Table 1 Considerations for urate-lowering agents in CKD stages 3–5

Conclusions

There is growing evidence that hyperuricemia with and without deposition is associated with high cardiovascular risk and a decline of renal function. Indeed, there is now an abundance of experimental and clinical data suggesting that hyperuricemia may promote and accelerate kidney damage through several well-understood mechanisms. Many clinical studies have provided support to the hypothesis that ULT may be beneficial in preventing and delaying a decline of renal function in patients with CKD. While the observed discrepancies in the outcomes of clinical trials on ULT in patients with CKD may indicate that not all patients will receive renal benefits of ULT, the discrepancies may also be due to a number of other factors, such as low sample size, short duration of follow-up, and lack of consistent definitions of CKD across studies as well as heterogeneity in study designs.
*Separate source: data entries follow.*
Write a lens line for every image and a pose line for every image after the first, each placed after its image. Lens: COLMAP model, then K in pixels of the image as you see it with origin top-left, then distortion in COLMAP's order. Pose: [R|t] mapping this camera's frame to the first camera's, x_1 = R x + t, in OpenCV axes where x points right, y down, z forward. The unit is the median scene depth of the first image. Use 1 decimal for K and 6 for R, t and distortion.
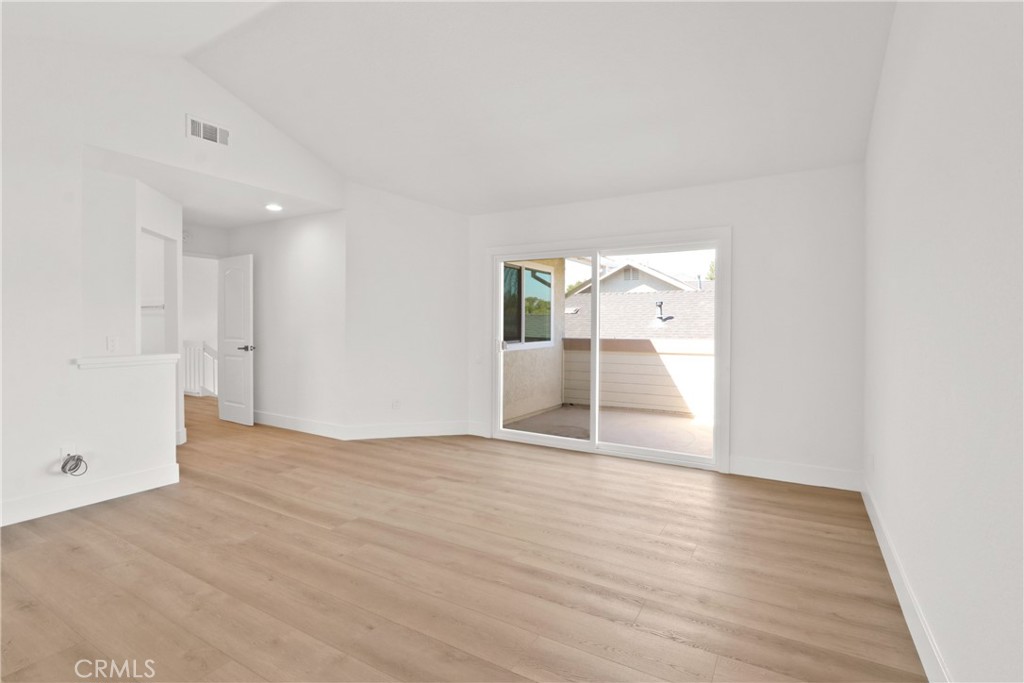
lens RADIAL K [[472.5, 0, 527.1], [0, 472.5, 337.4], [0, 0, 1]] dist [-0.009841, -0.000071]
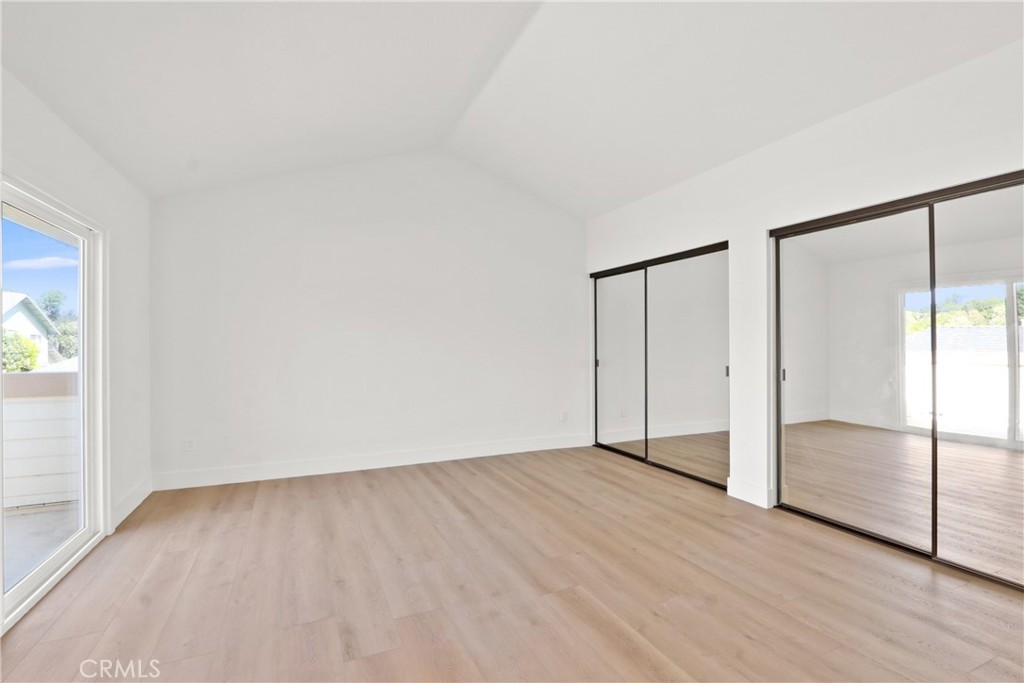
lens RADIAL K [[472.5, 0, 527.1], [0, 472.5, 337.4], [0, 0, 1]] dist [-0.009841, -0.000071]
pose [[-0.812481, 0.007361, 0.582941, -0.937998], [0.016262, 0.999817, 0.010041, -0.050243], [-0.582761, 0.017638, -0.812452, 1.944781]]
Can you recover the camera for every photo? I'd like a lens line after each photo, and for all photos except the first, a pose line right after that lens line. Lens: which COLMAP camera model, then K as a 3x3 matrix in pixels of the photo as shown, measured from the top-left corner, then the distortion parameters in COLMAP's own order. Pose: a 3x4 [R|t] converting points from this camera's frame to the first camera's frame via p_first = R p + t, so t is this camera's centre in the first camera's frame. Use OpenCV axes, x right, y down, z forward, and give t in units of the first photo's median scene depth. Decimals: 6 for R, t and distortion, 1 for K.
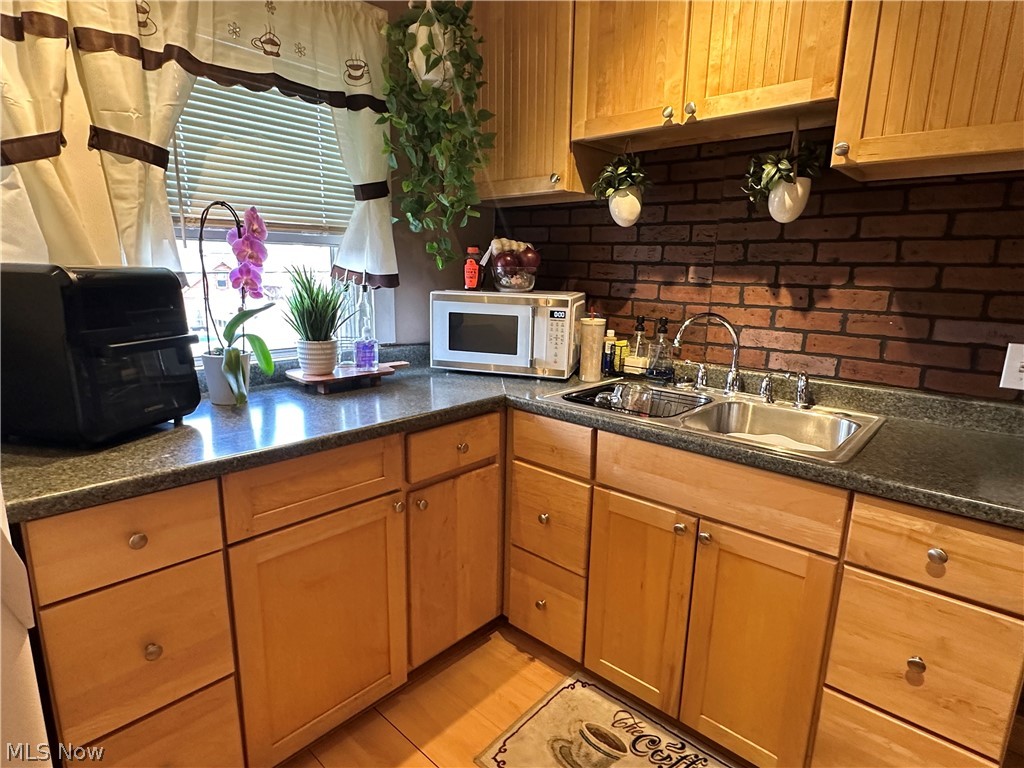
lens RADIAL K [[547.8, 0, 503.9], [0, 547.8, 385.9], [0, 0, 1]] dist [-0.006151, 0.002164]
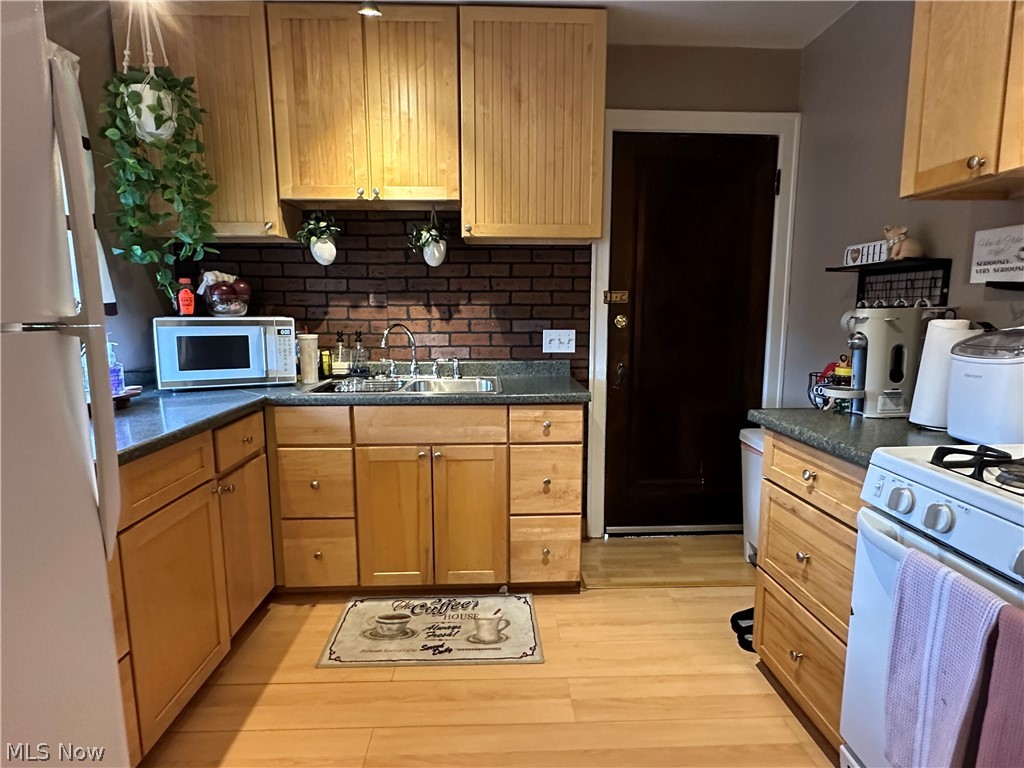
lens RADIAL K [[547.8, 0, 508.9], [0, 547.8, 386.3], [0, 0, 1]] dist [-0.006151, 0.002164]
pose [[0.716448, -0.118464, 0.687509, -0.489403], [0.161429, 0.986883, 0.001825, 0.087949], [-0.678707, 0.109677, 0.726174, -0.298338]]
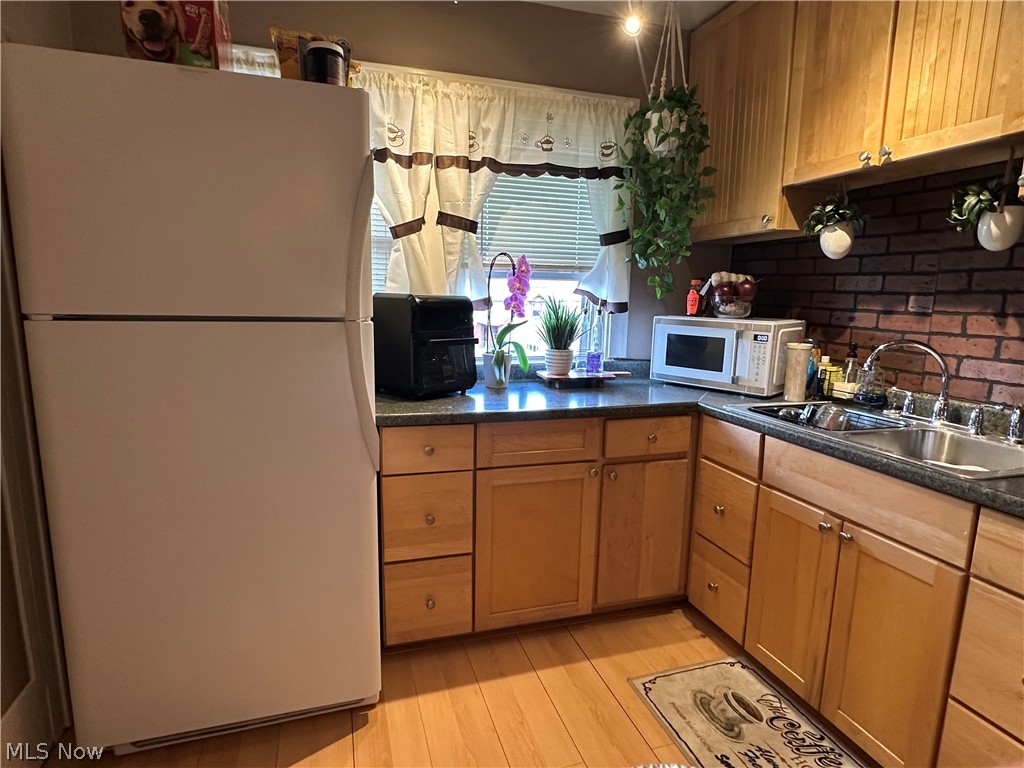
lens RADIAL K [[547.8, 0, 509.8], [0, 547.8, 387.6], [0, 0, 1]] dist [-0.006151, 0.002164]
pose [[0.868374, 0.080667, -0.489305, 0.248803], [-0.106780, 0.993952, -0.025640, 0.064970], [0.484278, 0.074513, 0.871736, -0.262579]]
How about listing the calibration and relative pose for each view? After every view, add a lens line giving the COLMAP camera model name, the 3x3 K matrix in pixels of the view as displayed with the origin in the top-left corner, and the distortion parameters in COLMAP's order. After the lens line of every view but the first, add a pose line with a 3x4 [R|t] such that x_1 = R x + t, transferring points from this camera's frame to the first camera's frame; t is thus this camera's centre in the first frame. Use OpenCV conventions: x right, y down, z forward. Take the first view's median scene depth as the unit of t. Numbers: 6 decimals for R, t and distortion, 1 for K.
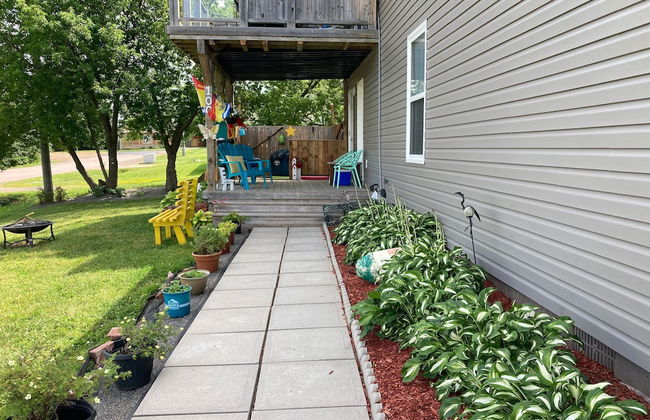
lens RADIAL K [[504.0, 0, 330.8], [0, 504.0, 210.9], [0, 0, 1]] dist [0.008830, 0.000716]
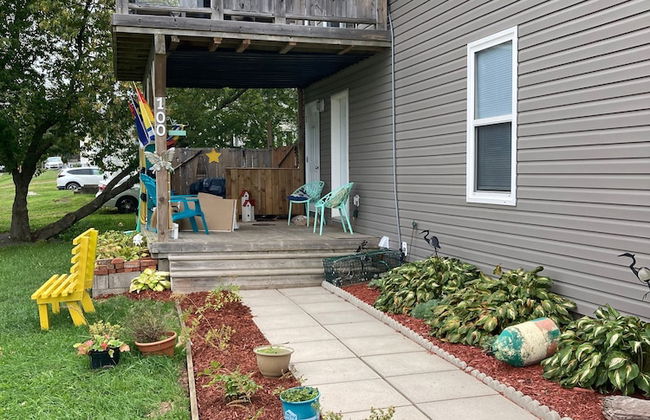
lens RADIAL K [[656.7, 0, 321.7], [0, 656.7, 214.7], [0, 0, 1]] dist [0.003420, 0.000000]
pose [[0.979282, -0.015648, 0.201893, -0.202423], [0.027723, 0.997982, -0.057120, -0.018445], [-0.200592, 0.061534, 0.977740, 0.041736]]
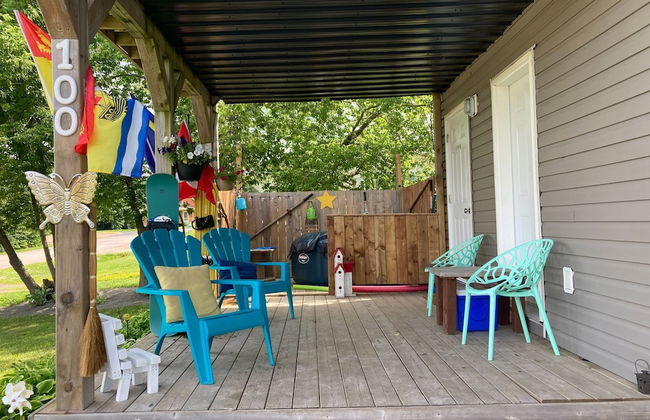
lens RADIAL K [[504.0, 0, 320.5], [0, 504.0, 209.5], [0, 0, 1]] dist [0.008830, 0.000716]
pose [[0.997214, -0.025572, -0.070070, -0.077231], [0.015048, 0.989053, -0.146794, -0.103717], [0.073057, 0.145331, 0.986682, 0.717242]]
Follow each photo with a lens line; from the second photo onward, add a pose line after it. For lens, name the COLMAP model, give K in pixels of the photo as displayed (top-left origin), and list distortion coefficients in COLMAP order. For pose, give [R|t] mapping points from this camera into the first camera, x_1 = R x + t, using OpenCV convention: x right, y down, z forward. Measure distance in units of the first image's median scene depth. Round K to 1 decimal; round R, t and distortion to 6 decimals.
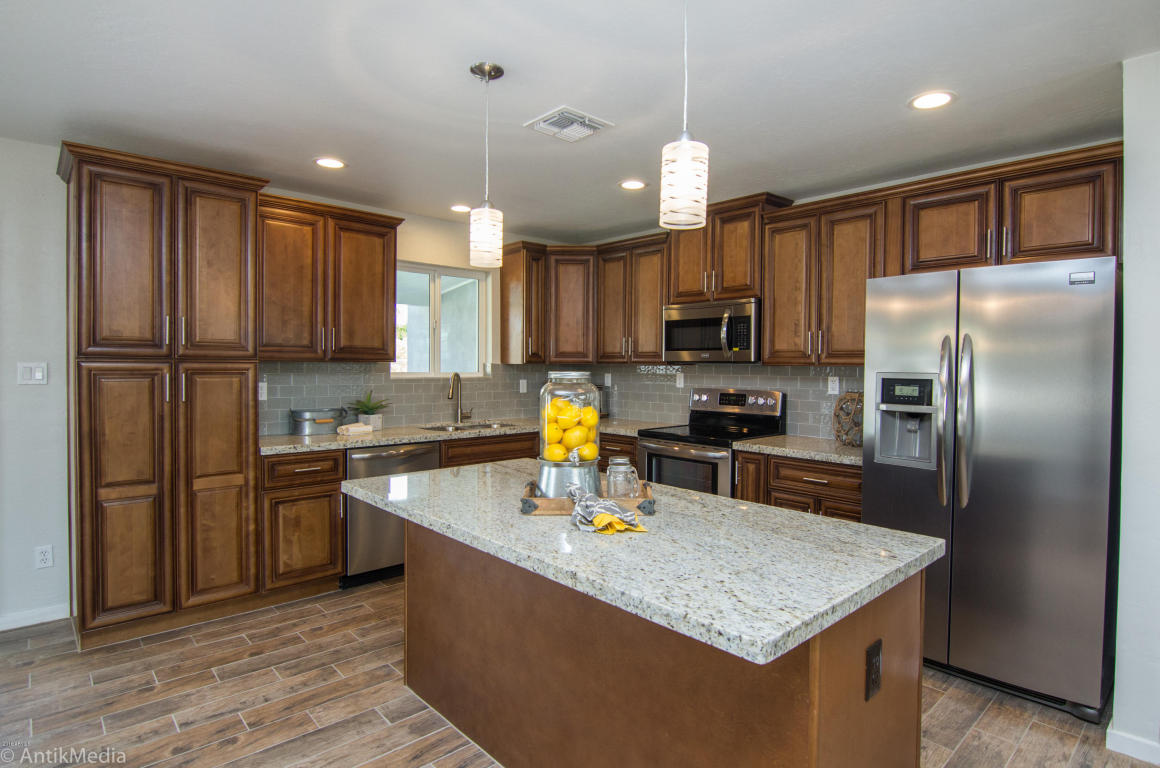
lens RADIAL K [[597.1, 0, 591.3], [0, 597.1, 377.0], [0, 0, 1]] dist [-0.009505, -0.008314]
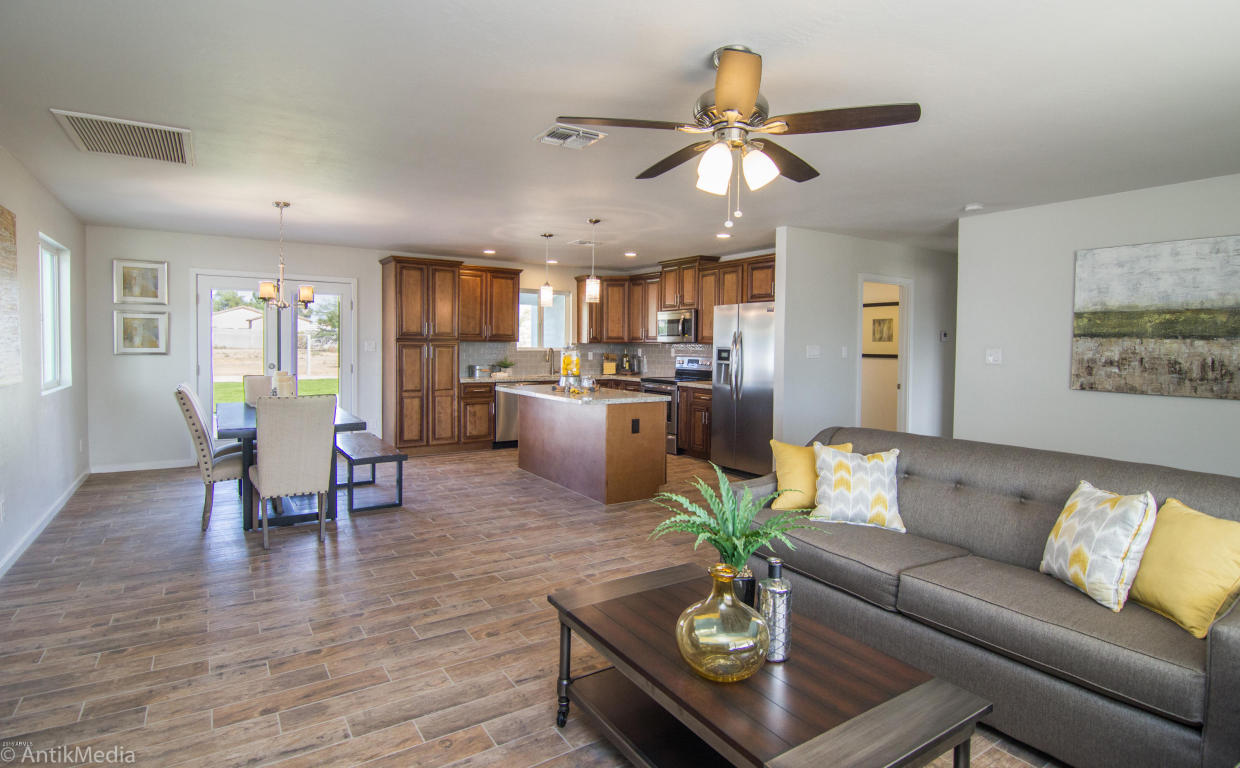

Although current guidelines for management of CKD do not recommend treatment of hyperuricemia in the absence of a diagnosis of gout [75], there is increasing consensus that there is a direct causal relationship between high levels of serum urate and the development and progression of CKD [42, 57]. ULT with a xanthine oxidase inhibitor should be considered as a therapeutic option in patients at high renal risk and/or declining renal function with hyperuricemia with and without deposition, even if additional studies are needed to identify threshold values for treatment and treatment targets. The possibility to delay deterioration of renal function in patients with CKD represents an opportunity that should be discussed with patients. In this regard, comparative studies suggest that febuxostat is more effective than allopurinol in halting progression of CKD, but larger randomized double-blind controlled studies are needed to confirm this advantage of febuxostat.